3. Les promoteurs fulminent
Les développeurs immobiliers sont dans les cordes. Ce n’est pas neuf. La hausse des taux les oblige à revoir la faisabilité de pratiquement tous leurs projets, d’autant plus qu’ils se financent à court terme. Cela s’ajoute à une hausse des coûts de construction, un ralentissement des ventes d’appartements et une désertification des investisseurs qui rachètent habituellement l’ensemble des projets. Résultat: la construction de certains développements est reportée, des associations momentanées sont recherchées pour diminuer les risques alors que certains promoteurs éliminent les actifs trop risqués de leur portefeuille.
Mais le coup de grâce est arrivé il y a quelques jours avec l’annonce par le fédéral de la non-prolongation dès 2024 de la réduction de la TVA à 6% pour les opérations de démolition/reconstruction lancées par les promoteurs et le retour à une TVA à 21%. A partir de janvier 2024, seuls les particuliers pourront continuer à en bénéficier. “Cette mesure va contribuer à raréfier encore davantage l’offre de logements neufs sur le marché et donc à augmenter les prix, fulmine Olivier Carrette, CEO de l’UPSI, l’Union professionnelle du secteur immobilier. Beaucoup de projets immobiliers vont être arrêtés, voire carrément annulés.” Si le Conseil d’Etat valide la décision gouvernemental, l’UPSI envisage de s’y opposer via différents recours.

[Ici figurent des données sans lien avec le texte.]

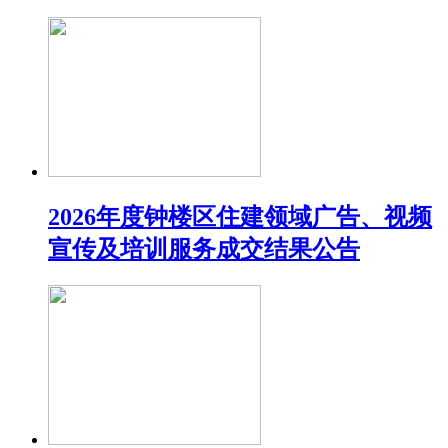
2026年度钟楼区住建领域广告、视频
宣传及培训服务成交结果公告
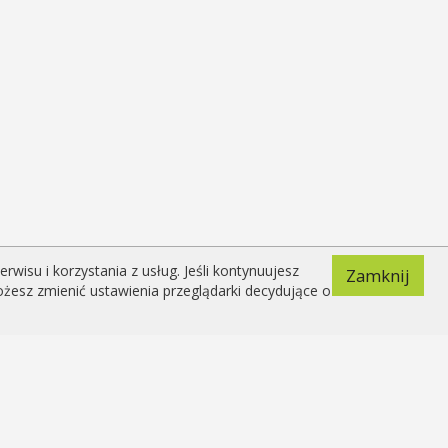
isu i korzystania z usług. Jeśli kontynuujesz
Zamknij
ożesz zmienić ustawienia przeglądarki decydujące o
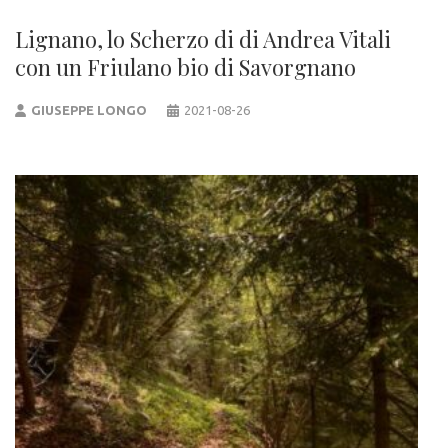
Lignano, lo Scherzo di di Andrea Vitali
con un Friulano bio di Savorgnano
GIUSEPPE LONGO
2021-08-26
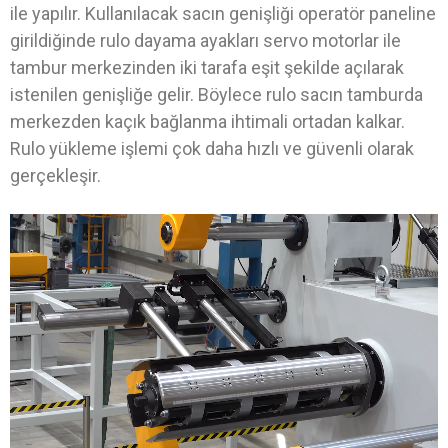
ile yapılır. Kullanılacak sacın genişliği operatör paneline
girildiğinde rulo dayama ayakları servo motorlar ile
tambur merkezinden iki tarafa eşit şekilde açılarak
istenilen genişliğe gelir. Böylece rulo sacın tamburda
merkezden kaçık bağlanma ihtimali ortadan kalkar.
Rulo yükleme işlemi çok daha hızlı ve güvenli olarak
gerçekleşir.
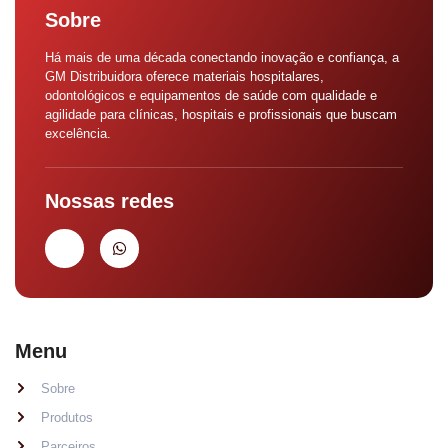
Sobre
Há mais de uma década conectando inovação e confiança, a
GM Distribuidora oferece materiais hospitalares,
odontológicos e equipamentos de saúde com qualidade e
agilidade para clínicas, hospitais e profissionais que buscam
excelência.
Nossas redes
Menu
Sobre
Produtos
Parceiros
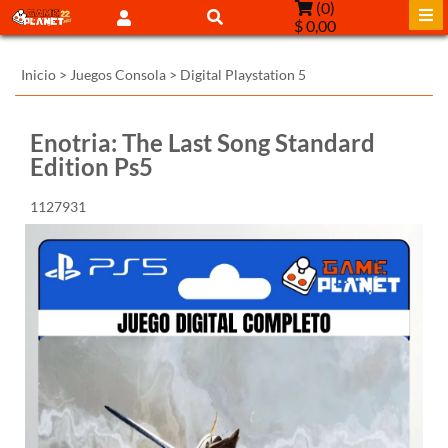
(
0
)
$ 0,00
Inicio
>
Juegos Consola
>
Digital Playstation 5
Enotria: The Last Song Standard
Edition Ps5
1127931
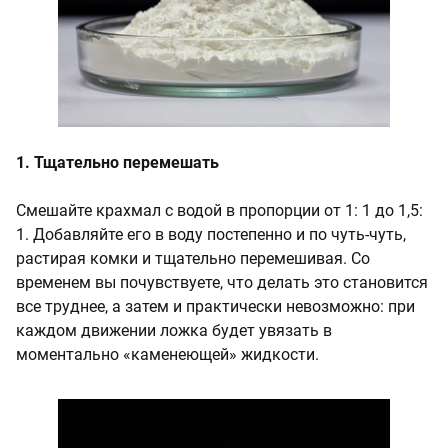
1. Тщательно перемешать
Смешайте крахмал с водой в пропорции от 1: 1 до 1,5:
1. Добавляйте его в воду постепенно и по чуть-чуть,
растирая комки и тщательно перемешивая. Со
временем вы почувствуете, что делать это становится
все труднее, а затем и практически невозможно: при
каждом движении ложка будет увязать в
моментально «каменеющей» жидкости.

Des investisseurs immobiliers s’insurgent également contre cette décision qui mènera à la “mort des logements locatifs abordables et durables pour des milliers de ménages, pointe Jean-Baptiste Van Ex, CEO de Vicinity et la tête d’une fronde rassemblant 15 investisseurs. Cette soudaine suppression va provoquer un effet boule de neige: l’offre déjà vacillante de biens locatifs va encore diminuer et les loyers vont augmenter alors que les biens mis en location ne seront pas plus durables.”

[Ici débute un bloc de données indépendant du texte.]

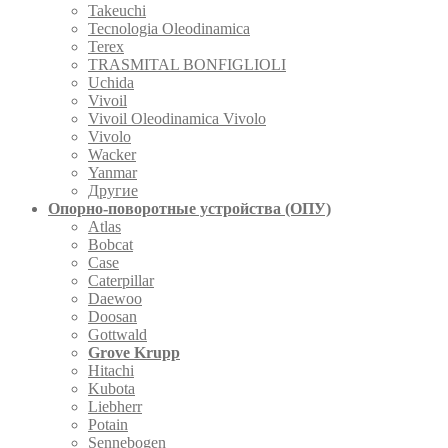
Takeuchi
Tecnologia Oleodinamica
Terex
TRASMITAL BONFIGLIOLI
Uchida
Vivoil
Vivoil Oleodinamica Vivolo
Vivolo
Wacker
Yanmar
Другие
Опорно-поворотные устройства (ОПУ)
Atlas
Bobcat
Case
Caterpillar
Daewoo
Doosan
Gottwald
Grove Krupp
Hitachi
Kubota
Liebherr
Potain
Sennebogen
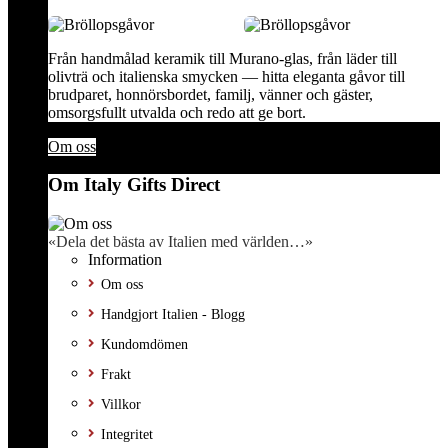
Från handmålad keramik till Murano-glas, från läder till
olivträ och italienska smycken — hitta eleganta gåvor till
brudparet, honnörsbordet, familj, vänner och gäster,
omsorgsfullt utvalda och redo att ge bort.
Om oss
Om Italy Gifts Direct
«Dela det bästa av Italien med världen…»
Information
Om oss
Handgjort Italien - Blogg
Kundomdömen
Frakt
Villkor
Integritet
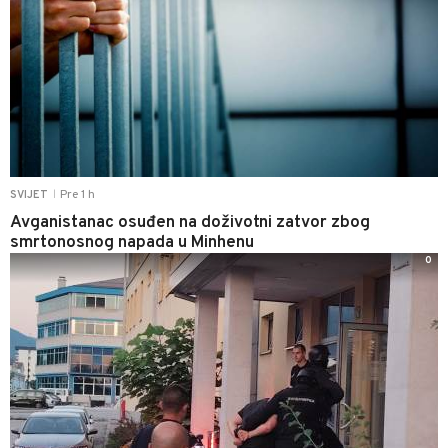
Pre 1 h
SVIJET
|
Avganistanac osuđen na doživotni zatvor zbog
smrtonosnog napada u Minhenu
0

4. Revenus en baisse pour les notaires
La baisse des ventes immobilières s’ajoute à la diminution des honoraires des notaires actée depuis le début de l’année. Un double coup de bambou qui fait des dégâts dans les études notariales. “Les notaires vivent pour le moment une situation compliquée, reconnaît Jan Sap, directeur de la Fédération belge du notariat. Nous assistons à une baisse de 25% des actes signés depuis le début de l’année. L’activité d’une étude tourne principalement autour des actes immobiliers. Si la mise à jour des statuts de société permet de maintenir une certaine activité, cela n’est d’aucune comparaison en termes de chiffre d’affaires.” Les actes immobiliers étant en effet bien plus rémunérateurs pour une étude.
“Nous n’assistons pas à des vagues de licenciements mais il est vrai qu’il y a moins d’employés que l’an dernier dans les études. Lors du premier semestre, nous avons enregistré une diminution de 204 collaborateurs. Notons toutefois que, dans le même temps, 200 postes sont vacants. Ce sont surtout les petites études qui souffrent le plus et celles situées dans des communes de taille moyenne. Il ne faut pas oublier non plus que les salaires dans le notariat sont indexés tous les quatre mois. Ce qui pèse bien évidemment également sur le chiffre d’affaires. Je suis relativement inquiet pour 2024 quand je vois les perspectives pour le marché résidentiel.”